Start demo and say "Hey Assistant"
Your audio never leaves this page. The model highlights "Hey Assistant" while ignoring all other speech — including similar-sounding words and phrases like "Hey sister" or "Assist me".
"Hey Assistant"
Measure the real-time factor on this device
RTF (real-time factor) is processing time divided by audio duration — an RTF of 0.01 means one second of audio takes 10 ms to process, so keeping up with live speech uses about 1% of one CPU core. This benchmark generates 60 seconds of audio right in your browser, pushes it through the wake-word engine as fast as your CPU allows, and reports the measured RTF.
For reference, VoxRT's published browser numbers on this same model: 0.16% on a MacBook Pro M4 (Chrome), 0.23% on an iPhone 13 Pro Max (Safari), 1.17% on a Snapdragon 662 (Chrome Android). Native NEON builds run faster still.

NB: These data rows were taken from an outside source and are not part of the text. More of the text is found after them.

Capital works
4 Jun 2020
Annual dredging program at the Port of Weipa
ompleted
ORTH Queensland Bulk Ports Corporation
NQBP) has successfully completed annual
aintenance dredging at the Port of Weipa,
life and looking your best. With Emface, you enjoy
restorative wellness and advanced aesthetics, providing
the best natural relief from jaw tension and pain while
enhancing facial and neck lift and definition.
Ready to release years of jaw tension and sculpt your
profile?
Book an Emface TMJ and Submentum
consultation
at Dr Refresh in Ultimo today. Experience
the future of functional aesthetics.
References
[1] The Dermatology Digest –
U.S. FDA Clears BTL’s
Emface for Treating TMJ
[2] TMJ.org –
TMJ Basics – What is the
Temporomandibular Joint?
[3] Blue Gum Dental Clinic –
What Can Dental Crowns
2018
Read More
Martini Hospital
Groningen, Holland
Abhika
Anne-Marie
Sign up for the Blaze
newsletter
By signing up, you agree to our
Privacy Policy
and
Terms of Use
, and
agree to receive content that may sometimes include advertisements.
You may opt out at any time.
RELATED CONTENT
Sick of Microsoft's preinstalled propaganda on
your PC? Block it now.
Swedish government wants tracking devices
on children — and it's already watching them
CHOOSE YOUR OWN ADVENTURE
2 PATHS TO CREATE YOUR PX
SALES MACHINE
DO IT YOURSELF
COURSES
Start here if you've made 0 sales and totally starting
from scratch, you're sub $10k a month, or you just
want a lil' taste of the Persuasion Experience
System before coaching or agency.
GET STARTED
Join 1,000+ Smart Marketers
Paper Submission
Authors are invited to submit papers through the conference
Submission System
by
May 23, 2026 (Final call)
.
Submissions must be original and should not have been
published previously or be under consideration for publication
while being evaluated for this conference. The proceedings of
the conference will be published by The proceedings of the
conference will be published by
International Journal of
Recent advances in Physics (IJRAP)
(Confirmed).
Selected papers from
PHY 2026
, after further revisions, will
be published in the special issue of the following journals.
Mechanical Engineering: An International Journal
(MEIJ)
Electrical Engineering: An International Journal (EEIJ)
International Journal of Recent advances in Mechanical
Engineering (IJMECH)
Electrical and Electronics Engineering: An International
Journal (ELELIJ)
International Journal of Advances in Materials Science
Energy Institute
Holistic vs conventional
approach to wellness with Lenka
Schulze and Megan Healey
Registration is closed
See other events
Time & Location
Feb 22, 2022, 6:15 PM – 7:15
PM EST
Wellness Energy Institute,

How it works: the ~170 KB WebAssembly runtime and ~100 KB model load from a CDN, then all inference runs on your CPU in this tab. Detection accuracy matches the native SDKs (ROC AUC 0.9966; precision 0.993 / recall 0.982 at the 0.90 threshold). Requirements: a browser with WebAssembly SIMD128 — Chrome/Edge 91+, Firefox 89+, Safari 16.4+ — and microphone permission. Lower the threshold for easier triggering (more false positives); raise it for stricter matching.